§ Assigned task
Using the records below, find how many lines hold the word "Feature" and reply with only that number.

§ Record excerpts
•••
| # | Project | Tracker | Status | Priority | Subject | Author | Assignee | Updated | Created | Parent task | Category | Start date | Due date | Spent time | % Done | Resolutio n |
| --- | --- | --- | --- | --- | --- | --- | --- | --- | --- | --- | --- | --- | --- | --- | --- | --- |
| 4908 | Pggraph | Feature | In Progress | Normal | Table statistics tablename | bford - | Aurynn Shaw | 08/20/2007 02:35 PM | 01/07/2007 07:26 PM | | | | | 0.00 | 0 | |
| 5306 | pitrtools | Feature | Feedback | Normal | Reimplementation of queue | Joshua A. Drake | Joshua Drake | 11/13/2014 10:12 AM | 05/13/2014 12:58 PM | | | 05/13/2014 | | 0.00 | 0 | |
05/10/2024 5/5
•••
§ Reply to the task
2